Dikwijls vangt hij het stormend gedreven spel aan met de zomerzwaarte der kleuren, die in kamerdonker in bloembouquetten komen zinken, soms met bliksemende vaart, soms in loome dwarreling, als blaren-val, maar altijd met de zeldzame kleurenpracht en besloten weelde van hunne hooge afkomst.
* * *
Het is tot een bijna onsmakelijke gewoonte geworden in Verster het hartstochtelijke te eeren. Maar zij die dit doen, zonder de hoedanigheid daarvan te bepalen, raken het wezen aan de oppervlakte. Dit juist onderscheidt den schilder van de anderen, die in den storm van hun hartstocht schilderden: ook in zijn hartstochtelijke bevrijdingen blijft hij de teruggetrokkene. Hij behoorde tot die rythmisch geborenen, tot die begaafde menschen, die tot in hunne dronkenschappen meesterlijk zijn, want nooit ten volle verliezen wat anderen te spoedig kwijt zijn. Toomeloos van vaart bleef hij vast gericht toch tot in zijne driftigste stooten.
In zijne teruggetrokkenheid schilderde hij het stilleven, niet als de maaltijden van een op kleur verzotten schilder, niet als het atelier-stuk van telkens wisselende en bijeengezochte allegaartjes van artistieken huize, niet als de toevallige aardige schikking van een overigens zinloos dingen-gezelschap, ook niet als Meiners, die de dingen bij elkander voelt en hoe ze zijn als toon in kamersfeer, met een wand met portretten, een scherm, een tafel, een venster.
Verster is in zijn beste werken gekomen tot het samenleven van den mensch met de dingen.
Het was hem niet genoeg, dat hij goed kon schilderen, begaafd was. Hij wist dat deze begaafdheid, op zich zelf toereikend voor het oogenspel, ontoereikend voor den geest was. Het was hem niet genoeg de dingen fraai en bijzonder te zien, want zijn hart was te eenvoudig en eerbiedig van liefde om op den duur de schoone houding niet te schuwen, zijn geest kende te zeer den drang om zoo zuiver mogelijk
| |
| |
te willen zien, om het onwaarachtige niet te verachten.

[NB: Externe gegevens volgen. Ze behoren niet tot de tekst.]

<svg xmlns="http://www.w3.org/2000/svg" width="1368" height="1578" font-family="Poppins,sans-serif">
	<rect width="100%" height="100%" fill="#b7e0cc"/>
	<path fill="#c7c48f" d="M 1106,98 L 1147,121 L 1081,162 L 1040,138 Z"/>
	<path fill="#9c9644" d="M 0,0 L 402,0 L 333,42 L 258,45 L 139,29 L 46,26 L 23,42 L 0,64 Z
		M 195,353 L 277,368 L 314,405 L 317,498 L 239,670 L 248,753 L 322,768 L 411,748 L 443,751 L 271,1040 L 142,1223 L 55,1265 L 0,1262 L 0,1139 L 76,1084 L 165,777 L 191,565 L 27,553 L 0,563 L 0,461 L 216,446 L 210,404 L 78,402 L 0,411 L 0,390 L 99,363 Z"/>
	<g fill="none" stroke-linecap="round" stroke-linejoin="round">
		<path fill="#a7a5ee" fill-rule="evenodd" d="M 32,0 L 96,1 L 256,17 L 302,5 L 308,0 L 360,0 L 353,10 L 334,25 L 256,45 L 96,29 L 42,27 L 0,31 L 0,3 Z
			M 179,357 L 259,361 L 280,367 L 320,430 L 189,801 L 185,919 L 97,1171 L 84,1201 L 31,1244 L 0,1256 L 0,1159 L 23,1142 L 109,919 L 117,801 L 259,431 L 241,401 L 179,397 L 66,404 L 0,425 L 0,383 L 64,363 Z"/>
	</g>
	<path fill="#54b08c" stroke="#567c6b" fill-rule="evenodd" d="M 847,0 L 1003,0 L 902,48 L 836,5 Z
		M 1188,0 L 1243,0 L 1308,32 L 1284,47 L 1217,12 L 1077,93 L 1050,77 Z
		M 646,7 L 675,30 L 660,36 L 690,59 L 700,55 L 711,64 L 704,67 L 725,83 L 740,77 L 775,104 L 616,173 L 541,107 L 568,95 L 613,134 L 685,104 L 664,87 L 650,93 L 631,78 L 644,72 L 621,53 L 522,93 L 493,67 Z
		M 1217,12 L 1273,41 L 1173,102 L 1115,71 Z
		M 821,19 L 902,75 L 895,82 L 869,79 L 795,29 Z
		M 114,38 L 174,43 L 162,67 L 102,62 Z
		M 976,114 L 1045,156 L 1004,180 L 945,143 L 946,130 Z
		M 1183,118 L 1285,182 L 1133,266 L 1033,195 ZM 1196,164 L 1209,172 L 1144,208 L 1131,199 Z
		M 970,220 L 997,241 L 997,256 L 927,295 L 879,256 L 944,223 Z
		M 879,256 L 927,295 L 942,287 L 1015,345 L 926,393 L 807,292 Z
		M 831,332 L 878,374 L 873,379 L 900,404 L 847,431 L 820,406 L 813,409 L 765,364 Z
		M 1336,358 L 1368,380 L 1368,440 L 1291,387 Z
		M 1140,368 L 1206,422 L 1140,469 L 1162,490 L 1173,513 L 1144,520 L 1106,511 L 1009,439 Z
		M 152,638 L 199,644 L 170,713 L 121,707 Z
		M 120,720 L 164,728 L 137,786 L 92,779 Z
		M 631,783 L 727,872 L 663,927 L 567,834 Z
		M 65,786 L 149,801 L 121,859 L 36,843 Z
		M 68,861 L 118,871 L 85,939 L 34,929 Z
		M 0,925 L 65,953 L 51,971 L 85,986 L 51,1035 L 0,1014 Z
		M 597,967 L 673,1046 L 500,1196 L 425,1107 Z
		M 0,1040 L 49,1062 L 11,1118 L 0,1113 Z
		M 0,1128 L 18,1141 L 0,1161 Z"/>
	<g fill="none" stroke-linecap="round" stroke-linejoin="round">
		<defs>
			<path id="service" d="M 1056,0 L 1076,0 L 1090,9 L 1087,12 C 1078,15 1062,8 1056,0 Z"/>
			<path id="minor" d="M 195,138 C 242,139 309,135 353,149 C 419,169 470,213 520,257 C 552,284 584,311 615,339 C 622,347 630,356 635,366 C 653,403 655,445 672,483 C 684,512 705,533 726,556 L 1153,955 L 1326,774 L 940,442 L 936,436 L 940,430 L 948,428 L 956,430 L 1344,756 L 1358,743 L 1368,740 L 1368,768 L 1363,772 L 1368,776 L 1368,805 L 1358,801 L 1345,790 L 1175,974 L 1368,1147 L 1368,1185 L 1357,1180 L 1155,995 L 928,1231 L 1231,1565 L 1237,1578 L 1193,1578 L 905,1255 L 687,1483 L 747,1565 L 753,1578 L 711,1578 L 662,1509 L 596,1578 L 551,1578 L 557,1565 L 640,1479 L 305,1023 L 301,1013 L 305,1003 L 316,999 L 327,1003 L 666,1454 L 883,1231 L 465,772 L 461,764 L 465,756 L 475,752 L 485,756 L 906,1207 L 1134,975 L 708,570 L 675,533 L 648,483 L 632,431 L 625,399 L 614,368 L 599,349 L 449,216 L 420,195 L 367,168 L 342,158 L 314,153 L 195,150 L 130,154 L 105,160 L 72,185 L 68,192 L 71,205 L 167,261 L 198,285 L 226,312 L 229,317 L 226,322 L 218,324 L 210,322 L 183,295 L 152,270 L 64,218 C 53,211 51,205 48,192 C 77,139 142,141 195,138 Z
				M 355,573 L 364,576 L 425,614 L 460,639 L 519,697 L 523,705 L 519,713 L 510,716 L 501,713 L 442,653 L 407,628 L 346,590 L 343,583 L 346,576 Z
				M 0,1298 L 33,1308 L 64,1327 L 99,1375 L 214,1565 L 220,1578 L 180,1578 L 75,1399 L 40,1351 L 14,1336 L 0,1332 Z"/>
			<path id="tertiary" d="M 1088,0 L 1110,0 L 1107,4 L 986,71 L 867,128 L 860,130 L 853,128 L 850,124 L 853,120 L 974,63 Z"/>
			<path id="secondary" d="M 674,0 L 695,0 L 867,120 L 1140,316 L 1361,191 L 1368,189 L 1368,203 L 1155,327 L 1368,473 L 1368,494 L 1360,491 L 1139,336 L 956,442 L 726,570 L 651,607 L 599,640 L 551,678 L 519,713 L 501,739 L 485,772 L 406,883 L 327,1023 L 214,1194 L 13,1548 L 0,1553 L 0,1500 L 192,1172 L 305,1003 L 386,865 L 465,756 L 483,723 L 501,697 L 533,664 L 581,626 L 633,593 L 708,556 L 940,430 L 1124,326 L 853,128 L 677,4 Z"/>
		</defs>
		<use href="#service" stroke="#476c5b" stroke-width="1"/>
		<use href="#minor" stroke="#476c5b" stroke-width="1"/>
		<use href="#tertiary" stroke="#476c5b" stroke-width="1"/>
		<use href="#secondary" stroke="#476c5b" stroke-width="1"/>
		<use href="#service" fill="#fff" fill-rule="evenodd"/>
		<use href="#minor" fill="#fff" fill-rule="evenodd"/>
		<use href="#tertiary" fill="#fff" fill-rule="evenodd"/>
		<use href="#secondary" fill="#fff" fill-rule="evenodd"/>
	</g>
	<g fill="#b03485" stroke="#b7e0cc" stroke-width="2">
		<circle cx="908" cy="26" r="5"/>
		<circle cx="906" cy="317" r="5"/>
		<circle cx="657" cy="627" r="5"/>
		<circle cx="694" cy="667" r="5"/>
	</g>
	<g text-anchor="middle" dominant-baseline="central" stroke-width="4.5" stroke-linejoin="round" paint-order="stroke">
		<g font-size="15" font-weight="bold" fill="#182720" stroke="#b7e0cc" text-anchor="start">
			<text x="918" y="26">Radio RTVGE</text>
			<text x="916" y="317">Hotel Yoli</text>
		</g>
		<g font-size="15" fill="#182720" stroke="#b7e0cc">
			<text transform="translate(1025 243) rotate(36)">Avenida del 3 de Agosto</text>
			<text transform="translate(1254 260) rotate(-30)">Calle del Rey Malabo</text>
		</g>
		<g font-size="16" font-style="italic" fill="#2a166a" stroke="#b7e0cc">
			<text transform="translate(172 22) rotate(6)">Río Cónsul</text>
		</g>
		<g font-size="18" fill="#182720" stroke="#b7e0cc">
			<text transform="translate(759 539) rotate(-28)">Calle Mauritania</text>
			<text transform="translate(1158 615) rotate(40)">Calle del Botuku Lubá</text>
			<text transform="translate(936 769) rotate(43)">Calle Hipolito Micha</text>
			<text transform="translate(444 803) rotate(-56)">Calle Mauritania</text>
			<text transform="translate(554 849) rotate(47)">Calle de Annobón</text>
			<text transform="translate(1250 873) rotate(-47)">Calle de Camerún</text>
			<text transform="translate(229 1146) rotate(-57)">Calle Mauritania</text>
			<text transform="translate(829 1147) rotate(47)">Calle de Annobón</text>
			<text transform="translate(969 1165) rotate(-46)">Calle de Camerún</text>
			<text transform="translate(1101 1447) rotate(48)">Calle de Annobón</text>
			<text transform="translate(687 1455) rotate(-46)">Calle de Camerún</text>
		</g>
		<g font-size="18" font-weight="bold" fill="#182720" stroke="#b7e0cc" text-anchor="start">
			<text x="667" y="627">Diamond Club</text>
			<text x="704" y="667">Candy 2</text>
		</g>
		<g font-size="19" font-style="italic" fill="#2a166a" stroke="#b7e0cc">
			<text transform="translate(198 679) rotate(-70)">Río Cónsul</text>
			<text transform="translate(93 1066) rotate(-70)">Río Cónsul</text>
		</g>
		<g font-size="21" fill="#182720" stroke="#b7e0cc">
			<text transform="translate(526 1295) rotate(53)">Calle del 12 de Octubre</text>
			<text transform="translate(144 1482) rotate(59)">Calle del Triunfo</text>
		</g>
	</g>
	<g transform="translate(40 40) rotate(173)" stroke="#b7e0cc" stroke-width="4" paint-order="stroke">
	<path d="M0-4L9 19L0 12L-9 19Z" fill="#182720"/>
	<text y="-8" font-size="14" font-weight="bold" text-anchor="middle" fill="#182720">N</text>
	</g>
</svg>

Maar altijd vormen zich dampen, die de vensters beslaan; wolken die de hemelklaarte verduisteren; de moeilijke werkzaamheid is het tot stilstand brengen van het water, opdat daarin zinke wat helderheid belet, spiegeling misvormt. Al kan het wezenlijke in de verschijningen nooit anders dan in betrekkingen openbaar worden, dus altijd maar een betrekkelijke objectiviteit vertegenwoordigen, toch kan de zuiverheid gradueel stijgen door het evenwicht in de betrekking van subject en object zoo zuiver mogelijk te stellen.

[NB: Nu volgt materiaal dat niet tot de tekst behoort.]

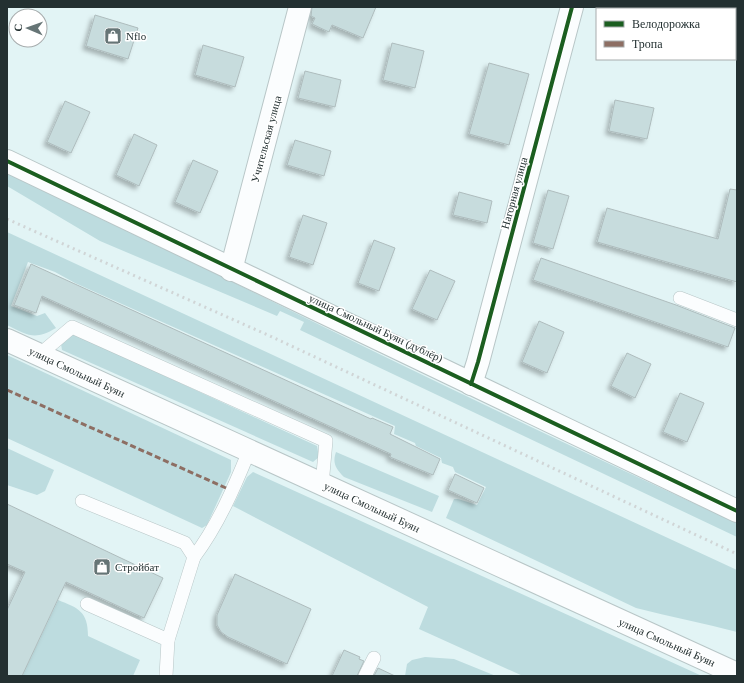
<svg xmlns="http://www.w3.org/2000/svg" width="744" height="683" font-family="'Times New Roman',serif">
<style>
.green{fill:#bddcdf}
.building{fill:#c7dcdd;stroke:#aebcbd;filter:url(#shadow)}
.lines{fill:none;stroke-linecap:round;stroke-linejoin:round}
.service-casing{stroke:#b8c6c7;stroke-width:14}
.minor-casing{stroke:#b8c6c7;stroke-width:24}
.primary-casing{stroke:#b8c6c7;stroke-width:24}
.service{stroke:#fbfdfe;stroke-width:13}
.minor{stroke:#fbfdfe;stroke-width:22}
.primary{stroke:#fbfdfe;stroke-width:22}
.rail{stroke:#d0d5d6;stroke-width:3;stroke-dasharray:2 4;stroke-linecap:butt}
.quiet{stroke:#8d6e63;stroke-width:3;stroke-dasharray:6 3;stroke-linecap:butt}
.cycleway-casing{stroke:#fff;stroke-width:6}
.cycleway{stroke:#1b5e20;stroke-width:4}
.labels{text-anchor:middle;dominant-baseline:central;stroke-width:3;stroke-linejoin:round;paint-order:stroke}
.poi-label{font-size:11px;fill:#233031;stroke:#fff;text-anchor:start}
.street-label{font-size:11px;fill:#233031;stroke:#fff}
</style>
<defs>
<filter id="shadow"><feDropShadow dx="-3.5" dy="3.5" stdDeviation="2" flood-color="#0004"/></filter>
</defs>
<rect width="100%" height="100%" fill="#e2f4f5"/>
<!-- green -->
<g class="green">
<path d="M7,169c242,122 484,242 730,354v14l-437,-207 4,-8 -24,-11 -3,5 -177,-75 -93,-55z"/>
<path d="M7,232l730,338v62c-33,-9 -67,-15 -101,-24l-190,-90 8,-19h4l19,6 9,-18 -31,-15 -2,-5 -11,-4 -1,-5 -25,-12 -1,-3 -21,-9 1,-8 -320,-143 -20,-11 -27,-10 -17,44 26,10 8,-3 11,15c-22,13 -28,7 -49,-3z"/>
<polygon points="74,334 317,446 319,457 313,462 62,350 61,344"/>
<polygon points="7,355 231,460 231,472 207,525 202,528 7,438"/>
<polygon points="7,448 54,470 45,491 37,495 7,485"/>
<path d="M336,452l103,44 -7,16 -88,-35c-8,-8 -12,-14 -8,-25z"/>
<polygon points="253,472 702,676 523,676 419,629 428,607 233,506 247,477"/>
<path d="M58,600c20,8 30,11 30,36l52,24 -7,16h-111z"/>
<polygon points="425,657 454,659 496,676 405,676 407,664 412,660"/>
</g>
<!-- building -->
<g class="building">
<polygon points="312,7 376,7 363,38 332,25 329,32 312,24 315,18 311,16"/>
<polygon points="95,15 138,28 128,59 86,46"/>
<polygon points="392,43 424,51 415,88 383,80"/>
<polygon points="203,45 244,57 235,87 195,75"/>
<polygon points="489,63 529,74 509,145 469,134"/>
<polygon points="305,71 341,80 335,107 298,98"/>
<polygon points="615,100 654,108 647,139 609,131"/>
<polygon points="65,101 90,112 71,153 47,142"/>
<polygon points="134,134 157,145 139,186 116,175"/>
<polygon points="295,140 331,151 324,176 287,165"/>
<polygon points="193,160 218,171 200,213 175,202"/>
<polygon points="730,189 737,190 737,282 597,242 607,208 718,239"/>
<polygon points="548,190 569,196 553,249 533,243"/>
<polygon points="459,192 492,201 487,223 453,215"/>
<polygon points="303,215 327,223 313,265 289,257"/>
<polygon points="374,240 395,248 379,291 358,283"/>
<polygon points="541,258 676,305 735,328 728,347 533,280"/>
<polygon points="31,264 371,419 372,418 393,427 390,434 440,459 433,475 390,457 391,454 42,296 36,313 14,305"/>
<polygon points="430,270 455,281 437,320 412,309"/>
<polygon points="539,321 564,332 547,373 522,362"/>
<polygon points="627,353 651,364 635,398 611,386"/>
<polygon points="680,393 704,403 687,442 663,432"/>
<polygon points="455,474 484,488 477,503 448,490"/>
<polygon points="7,504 163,578 144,618 66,582 22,676 7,676 7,610 25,572 7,564"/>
<polygon points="235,574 311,609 287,664 228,637 221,632 217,625 217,615"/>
<polygon points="344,650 360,657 359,659 364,661 357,676 332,676"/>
<polygon points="378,668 395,676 374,676"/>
</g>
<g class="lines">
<defs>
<g id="service">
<polyline points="680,298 737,320"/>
<polyline points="39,355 72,327 326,441 322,485"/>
<polyline points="82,501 185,543 194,557 168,640"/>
<path d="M194,557c24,-32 40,-69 55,-106"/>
<polyline points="87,604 168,640 166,676"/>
<polyline points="365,676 374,658"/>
</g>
<g id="minor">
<polyline points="7,161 737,511"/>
<polyline points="231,270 300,7"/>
<polyline points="471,384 478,362 572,7"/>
</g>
<polyline id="primary" points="7,340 737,674"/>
</defs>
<!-- service casing -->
<use href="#service" class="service-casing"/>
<!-- minor casing -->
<use href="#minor" class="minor-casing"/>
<!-- primary casing -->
<use href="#primary" class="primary-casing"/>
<!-- service -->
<use href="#service" class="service"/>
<!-- minor -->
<use href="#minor" class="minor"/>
<!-- primary -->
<use href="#primary" class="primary"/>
<!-- rail -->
<polyline class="rail" points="7,219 270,336 737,554"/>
<!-- quiet -->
<polyline class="quiet" points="7,390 226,488"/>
<defs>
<g id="cycleway">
<polyline points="7,161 737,511"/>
<polyline points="471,384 478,362 572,7"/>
</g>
</defs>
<!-- cycleway casing -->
<use href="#cycleway" class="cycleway-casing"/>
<!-- cycleway -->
<use href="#cycleway" class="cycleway"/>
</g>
<!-- icons -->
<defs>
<symbol id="shop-square" viewBox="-11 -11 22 22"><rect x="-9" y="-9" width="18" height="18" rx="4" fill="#667576" stroke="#fff"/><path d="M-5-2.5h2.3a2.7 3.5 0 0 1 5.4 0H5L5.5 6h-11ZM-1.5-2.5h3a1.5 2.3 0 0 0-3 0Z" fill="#fff"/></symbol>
</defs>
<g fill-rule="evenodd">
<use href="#shop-square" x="103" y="26" width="20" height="20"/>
<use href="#shop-square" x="92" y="557" width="20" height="20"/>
</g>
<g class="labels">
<!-- poi labels -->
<g class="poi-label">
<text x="126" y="36">Nflo</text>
<text x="115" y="567">Стройбат</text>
</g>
<!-- street labels -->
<g class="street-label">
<text transform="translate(266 139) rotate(-75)">Учительская улица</text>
<text transform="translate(514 193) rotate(-75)">Нагорная улица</text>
<text transform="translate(376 328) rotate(25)">улица Смольный Буян (дублёр)</text>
<text transform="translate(77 372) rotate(25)">улица Смольный Буян</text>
<text transform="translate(372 507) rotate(25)">улица Смольный Буян</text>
<text transform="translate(667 642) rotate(24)">улица Смольный Буян</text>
</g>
</g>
<!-- border -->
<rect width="744" height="683" fill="none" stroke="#233031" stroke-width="16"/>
<!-- legend -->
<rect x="596" y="8" width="140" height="52" fill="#ffffff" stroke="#a7acad"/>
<rect x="604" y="21" width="20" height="6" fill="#1b5e20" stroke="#a7acad"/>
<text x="632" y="28" font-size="12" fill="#233031">Велодорожка</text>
<rect x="604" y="41" width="20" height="6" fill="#8d6e63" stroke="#a7acad"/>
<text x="632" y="48" font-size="12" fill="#233031">Тропа</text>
<!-- north arrow -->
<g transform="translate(28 28) rotate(272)"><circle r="19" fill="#ffffff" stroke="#a7acad"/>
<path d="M0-3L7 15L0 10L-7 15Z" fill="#667576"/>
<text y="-6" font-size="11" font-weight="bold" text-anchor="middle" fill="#233031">С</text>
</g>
</svg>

Om dit moeilijk evenwicht te vinden heeft Verster zeer gestreden. Toen zijne richting als eene zekerheid in hem drong is hij hoe langer zoo meer tot een buitensluiter van menschen en dingen geworden, die voor hem geen wezenlijke beteekenis hadden. Bij-oogmerken schuwde hij in den omgang met menschen, maar ook ten opzichte van de dingen was hij exclusief. Zoekende naar het wezenlijke werd hij enkelvoudiger in zijn keuze. De overvloedigheid van bloemstukken, het rijke flesschen stilleven, het zijn momenten, die voor steeds gestrenger en rijper wordende bezinning telkens moesten wijken (vooral na 1896: Hooglandsche kerkgracht '98, 1903/4 gemberpot, 1906 eerste nap met eieren, 1907 tinnen bakje met appelen, doode roeken, 1913 witte pot met scabiosa, de prachtige reeks stillevens van 1922 tot Mei '26). Ook het oppervlak van zijn geconcentreerde werk is dan gering van maat.
Langdurig voorbereid en pas in hooge spanning geschilderd, getuigen zijn werken van een concentratiekracht en eene synthetische gerichtheid, welke in de literatuur herinneren aan zeldzaam overwogen proza, met diepen klank roerloos staand of nauw merkbaar schrijdend voor een eeuwigen achtergrond.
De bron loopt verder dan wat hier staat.